After a year that saw business process modeling (BPM) software vendor IDS Scheer, long known as an SAP AG partner, broaden its horizons through a partnership with rival Oracle Corp., company executives say the firm is well positioned to ride the trend of business needs trumping technology needs.

Last month at the annual user conference of the German BPM vendor’s U.S. subsidiary, IDS Scheer North America, in Amelia Island, Fla., IDS Scheer AG president and CEO Thomas Volk said business needs have been becoming more important than technology needs when it comes to business platform implementations, and he sees IDS Scheer’s offerings as being well positioned to capitalize on that trend.

“The investments in IT are being decided more and more by the business people, for business reasons,” said Volk. “The business people are becoming more and more involved with the modeling decision.”

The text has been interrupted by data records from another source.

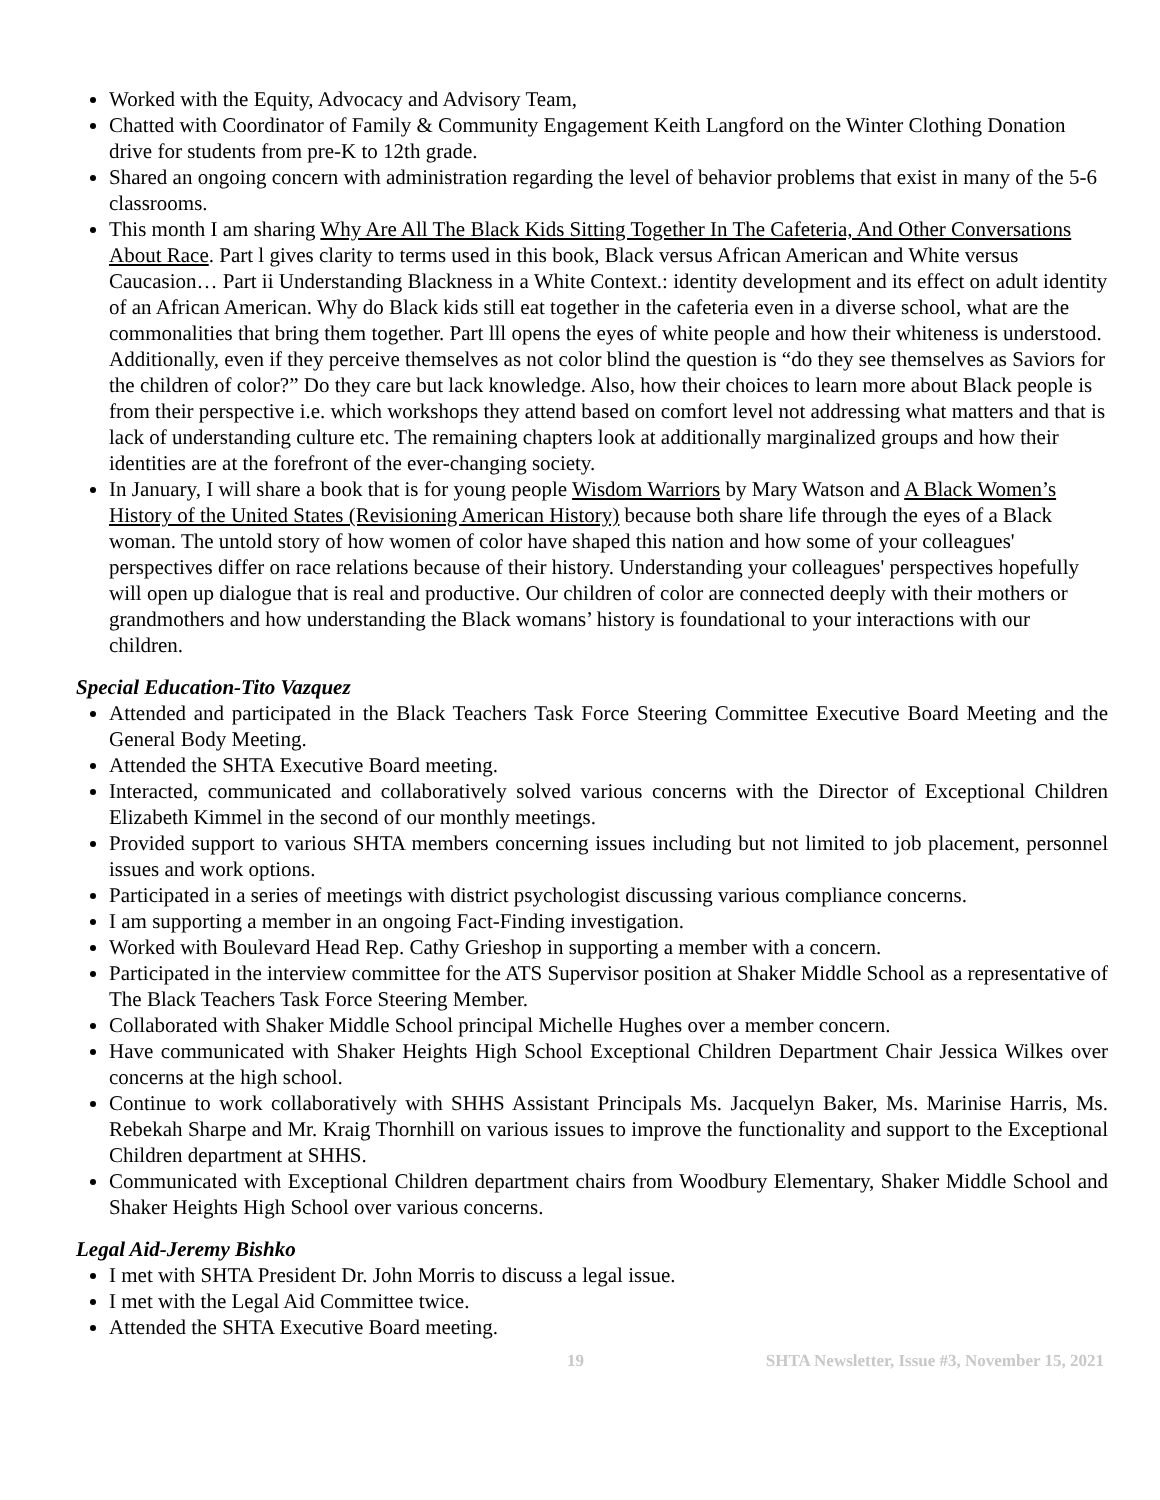Worked with the Equity, Advocacy and Advisory Team,
Chatted with Coordinator of Family & Community Engagement Keith Langford on the Winter Clothing Donation drive for students from pre-K to 12th grade.
Shared an ongoing concern with administration regarding the level of behavior problems that exist in many of the 5-6 classrooms.
This month I am sharing Why Are All The Black Kids Sitting Together In The Cafeteria, And Other Conversations About Race. Part l gives clarity to terms used in this book, Black versus African American and White versus Caucasion… Part ii Understanding Blackness in a White Context.: identity development and its effect on adult identity of an African American. Why do Black kids still eat together in the cafeteria even in a diverse school, what are the commonalities that bring them together. Part lll opens the eyes of white people and how their whiteness is understood. Additionally, even if they perceive themselves as not color blind the question is “do they see themselves as Saviors for the children of color?” Do they care but lack knowledge. Also, how their choices to learn more about Black people is from their perspective i.e. which workshops they attend based on comfort level not addressing what matters and that is lack of understanding culture etc. The remaining chapters look at additionally marginalized groups and how their identities are at the forefront of the ever-changing society.
In January, I will share a book that is for young people Wisdom Warriors by Mary Watson and A Black Women’s History of the United States (Revisioning American History) because both share life through the eyes of a Black woman. The untold story of how women of color have shaped this nation and how some of your colleagues' perspectives differ on race relations because of their history. Understanding your colleagues' perspectives hopefully will open up dialogue that is real and productive. Our children of color are connected deeply with their mothers or grandmothers and how understanding the Black womans’ history is foundational to your interactions with our children.
Special Education-Tito Vazquez
Attended and participated in the Black Teachers Task Force Steering Committee Executive Board Meeting and the General Body Meeting.
Attended the SHTA Executive Board meeting.
Interacted, communicated and collaboratively solved various concerns with the Director of Exceptional Children Elizabeth Kimmel in the second of our monthly meetings.
Provided support to various SHTA members concerning issues including but not limited to job placement, personnel issues and work options.
Participated in a series of meetings with district psychologist discussing various compliance concerns.
I am supporting a member in an ongoing Fact-Finding investigation.
Worked with Boulevard Head Rep. Cathy Grieshop in supporting a member with a concern.
Participated in the interview committee for the ATS Supervisor position at Shaker Middle School as a representative of The Black Teachers Task Force Steering Member.
Collaborated with Shaker Middle School principal Michelle Hughes over a member concern.
Have communicated with Shaker Heights High School Exceptional Children Department Chair Jessica Wilkes over concerns at the high school.
Continue to work collaboratively with SHHS Assistant Principals Ms. Jacquelyn Baker, Ms. Marinise Harris, Ms. Rebekah Sharpe and Mr. Kraig Thornhill on various issues to improve the functionality and support to the Exceptional Children department at SHHS.
Communicated with Exceptional Children department chairs from Woodbury Elementary, Shaker Middle School and Shaker Heights High School over various concerns.
Legal Aid-Jeremy Bishko
I met with SHTA President Dr. John Morris to discuss a legal issue.
I met with the Legal Aid Committee twice.
Attended the SHTA Executive Board meeting.
19 SHTA Newsletter, Issue #3, November 15, 2021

IDS Scheer, through its ARIS platform, offers a series of products that help companies to understand and model their business processes. The vendor sees business process modeling as a necessary step before implementing an ERP solution from an SAP or an Oracle.

A long time partner with SAP, which also offers ARIS through its own sales channel and as an integrated part of its own platform, IDS Scheer also inked an agreement last year that saw Oracle adopt ARIS as part of that company’s Fusion middleware.

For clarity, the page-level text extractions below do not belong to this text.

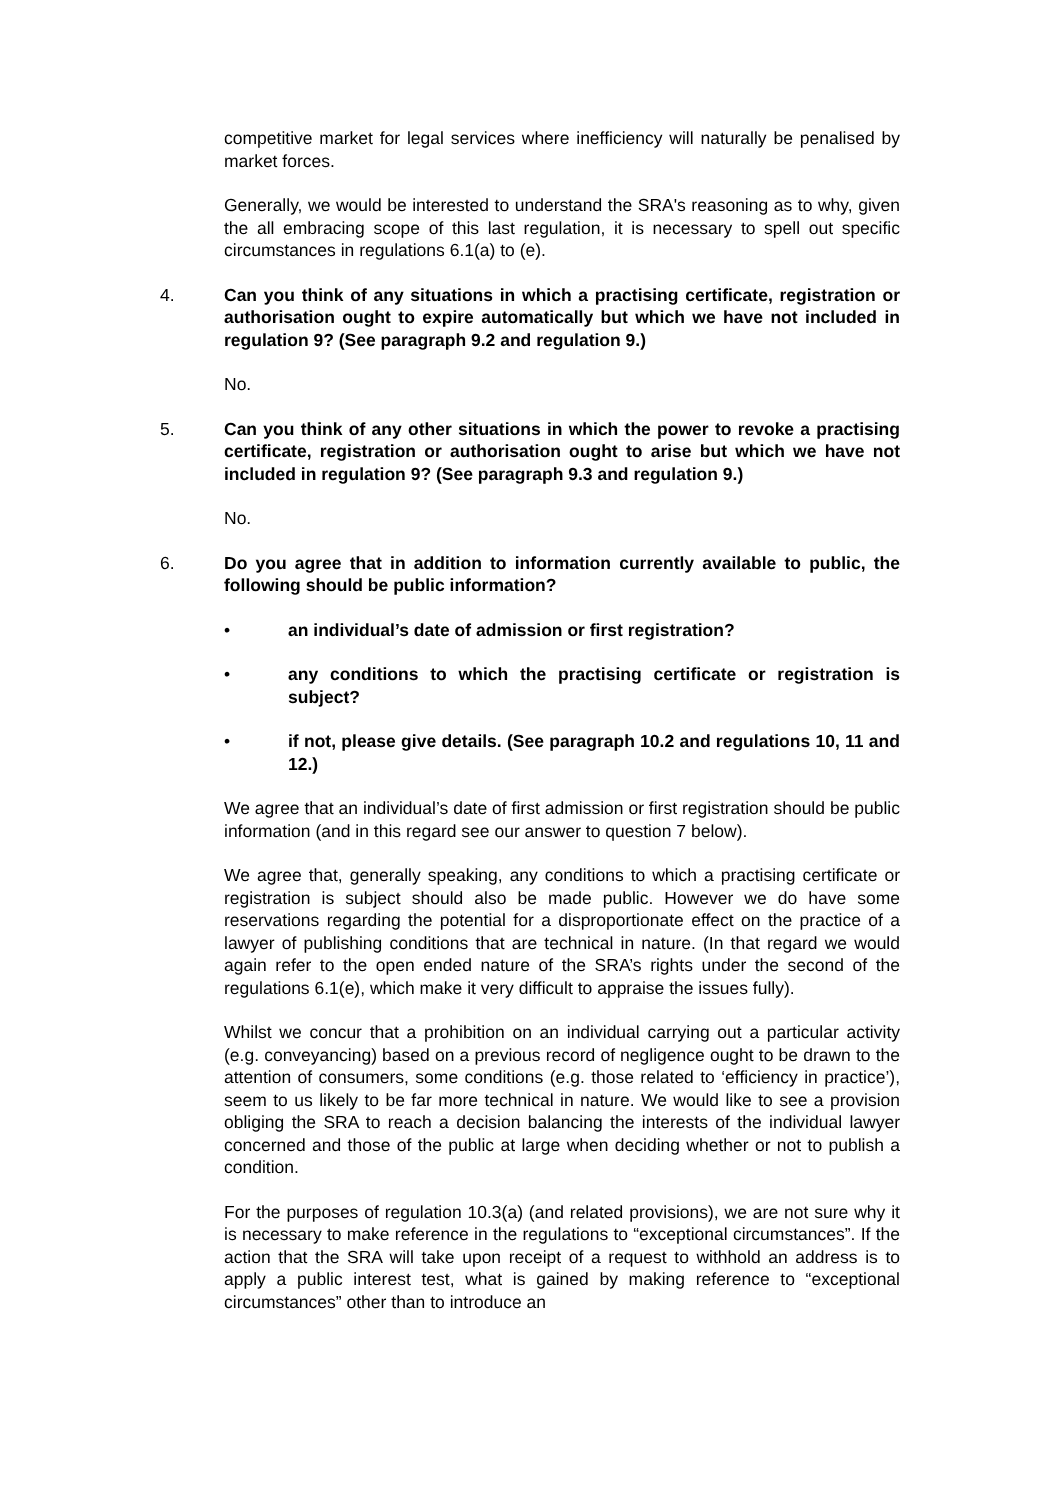competitive market for legal services where inefficiency will naturally be penalised by market forces.
Generally, we would be interested to understand the SRA's reasoning as to why, given the all embracing scope of this last regulation, it is necessary to spell out specific circumstances in regulations 6.1(a) to (e).
4. Can you think of any situations in which a practising certificate, registration or authorisation ought to expire automatically but which we have not included in regulation 9? (See paragraph 9.2 and regulation 9.)
No.
5. Can you think of any other situations in which the power to revoke a practising certificate, registration or authorisation ought to arise but which we have not included in regulation 9? (See paragraph 9.3 and regulation 9.)
No.
6. Do you agree that in addition to information currently available to public, the following should be public information?
• an individual’s date of admission or first registration?
• any conditions to which the practising certificate or registration is subject?
• if not, please give details. (See paragraph 10.2 and regulations 10, 11 and 12.)
We agree that an individual’s date of first admission or first registration should be public information (and in this regard see our answer to question 7 below).
We agree that, generally speaking, any conditions to which a practising certificate or registration is subject should also be made public. However we do have some reservations regarding the potential for a disproportionate effect on the practice of a lawyer of publishing conditions that are technical in nature. (In that regard we would again refer to the open ended nature of the SRA’s rights under the second of the regulations 6.1(e), which make it very difficult to appraise the issues fully).
Whilst we concur that a prohibition on an individual carrying out a particular activity (e.g. conveyancing) based on a previous record of negligence ought to be drawn to the attention of consumers, some conditions (e.g. those related to ‘efficiency in practice’), seem to us likely to be far more technical in nature. We would like to see a provision obliging the SRA to reach a decision balancing the interests of the individual lawyer concerned and those of the public at large when deciding whether or not to publish a condition.
For the purposes of regulation 10.3(a) (and related provisions), we are not sure why it is necessary to make reference in the regulations to “exceptional circumstances”. If the action that the SRA will take upon receipt of a request to withhold an address is to apply a public interest test, what is gained by making reference to “exceptional circumstances” other than to introduce an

Less technically integrated relationships have been established with other vendors, including Tibco, IBM, Microsoft, BEA and Fujitsu.

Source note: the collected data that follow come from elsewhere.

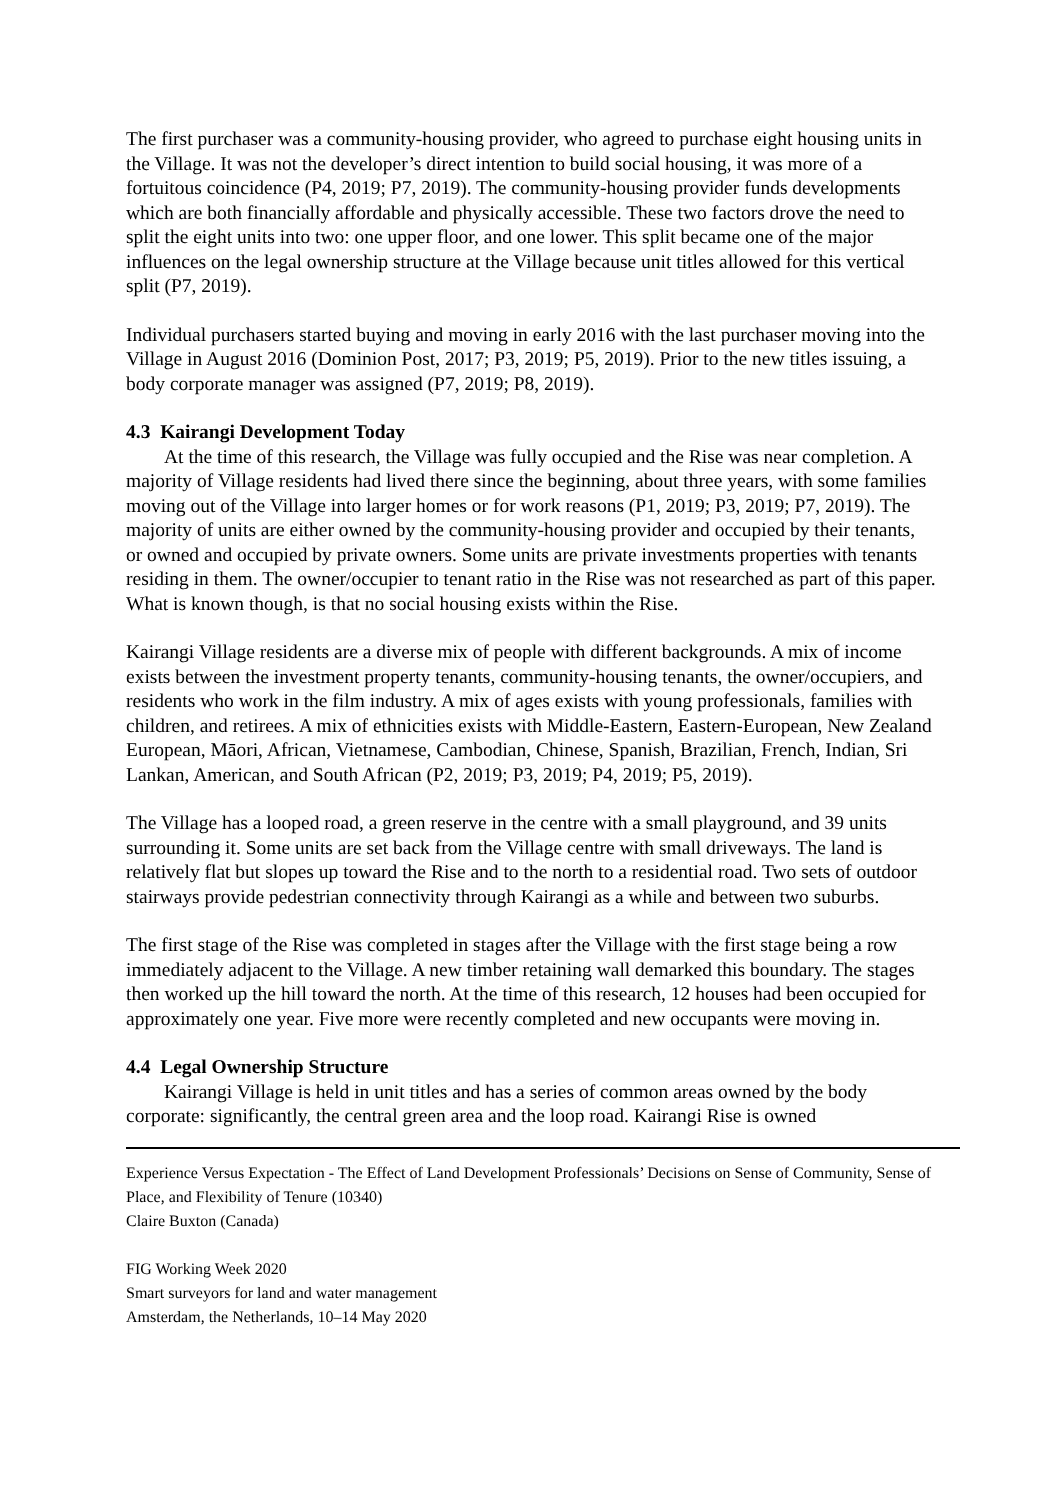The first purchaser was a community-housing provider, who agreed to purchase eight housing units in the Village. It was not the developer’s direct intention to build social housing, it was more of a fortuitous coincidence (P4, 2019; P7, 2019). The community-housing provider funds developments which are both financially affordable and physically accessible. These two factors drove the need to split the eight units into two: one upper floor, and one lower. This split became one of the major influences on the legal ownership structure at the Village because unit titles allowed for this vertical split (P7, 2019).
Individual purchasers started buying and moving in early 2016 with the last purchaser moving into the Village in August 2016 (Dominion Post, 2017; P3, 2019; P5, 2019). Prior to the new titles issuing, a body corporate manager was assigned (P7, 2019; P8, 2019).
4.3 Kairangi Development Today
At the time of this research, the Village was fully occupied and the Rise was near completion. A majority of Village residents had lived there since the beginning, about three years, with some families moving out of the Village into larger homes or for work reasons (P1, 2019; P3, 2019; P7, 2019). The majority of units are either owned by the community-housing provider and occupied by their tenants, or owned and occupied by private owners. Some units are private investments properties with tenants residing in them. The owner/occupier to tenant ratio in the Rise was not researched as part of this paper. What is known though, is that no social housing exists within the Rise.
Kairangi Village residents are a diverse mix of people with different backgrounds. A mix of income exists between the investment property tenants, community-housing tenants, the owner/occupiers, and residents who work in the film industry. A mix of ages exists with young professionals, families with children, and retirees. A mix of ethnicities exists with Middle-Eastern, Eastern-European, New Zealand European, Māori, African, Vietnamese, Cambodian, Chinese, Spanish, Brazilian, French, Indian, Sri Lankan, American, and South African (P2, 2019; P3, 2019; P4, 2019; P5, 2019).
The Village has a looped road, a green reserve in the centre with a small playground, and 39 units surrounding it. Some units are set back from the Village centre with small driveways. The land is relatively flat but slopes up toward the Rise and to the north to a residential road. Two sets of outdoor stairways provide pedestrian connectivity through Kairangi as a while and between two suburbs.
The first stage of the Rise was completed in stages after the Village with the first stage being a row immediately adjacent to the Village. A new timber retaining wall demarked this boundary. The stages then worked up the hill toward the north. At the time of this research, 12 houses had been occupied for approximately one year. Five more were recently completed and new occupants were moving in.
4.4 Legal Ownership Structure
Kairangi Village is held in unit titles and has a series of common areas owned by the body corporate: significantly, the central green area and the loop road. Kairangi Rise is owned
Experience Versus Expectation - The Effect of Land Development Professionals’ Decisions on Sense of Community, Sense of Place, and Flexibility of Tenure (10340)
Claire Buxton (Canada)
FIG Working Week 2020
Smart surveyors for land and water management
Amsterdam, the Netherlands, 10–14 May 2020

Jason Mausberg, managing director, IDS Scheer Canada, said there are advantages to using a modeling platform like ARIS that supports a range of ERP platforms, and which isn’t tied to any one vendor. While a vendor-specific tool would only offer insight into the business processes running under that vendor’s platform, a vendor-agnostic tool such as ARIS offers a more complete, enterprise-wide view, he said — especially since many companies are running multi-vendor environments.

“Oracle and SAP are utilized by the same customers in quite a few instances,” said Mausberg. “It’s not a fight for domination by one; they both exist within the same worlds, and the better they can work together in those situations the better for both companies as well.”

Curtis Gittens, senior research analyst with London, Ont.-based Info-Tech Research Group, said he had some initial misgivings about IDS Scheer’s strategy, given their close ties with SAP, but the company’s ability to sign strategic partnerships with a range of vendors sets it up well for future growth.

“Those are some of the main movers and shakers in SOA,” said Gittens. “It bodes well for them.”

While the current strategy for the company appears to be organic growth, Gittens said the vendor is in an interesting space: Large enough so that a viable business exists, but not too large to be swallowed by a bigger player.

It makes IDS Scheer a potential acquisition target, said Gittens.

“You’ll probably hear talk about it within the next 18 months,” said Gittens.

“Not that they can’t survive on their own — they very well can — but if they prove successful and are able to execute on their market it makes sense for a large company like an EMC or an IBM that is trailing them and looking for that kind of functionality to buy an IDS Scheer.”

While IDS Scheer has long been talked of as a potential acquisition target, Mausberg said the focus remains on growing the company organically through its partner strategy.

With major vendors like SAP and Oracle choosing to partner with IDS Scheer rather than develop a BPM capability through internal development or acquisition, Mausberg added the two major players have made their choice, at least for the foreseeable future.

“Other software companies may decide to go that route; that possibility exists,” said Mausberg.

“But we’ve got a clear enough market lead at the moment that we’re attractive enough to partner with for all the major vendors, so I don’t think it’s a thought on their horizon for the next few years anyway.”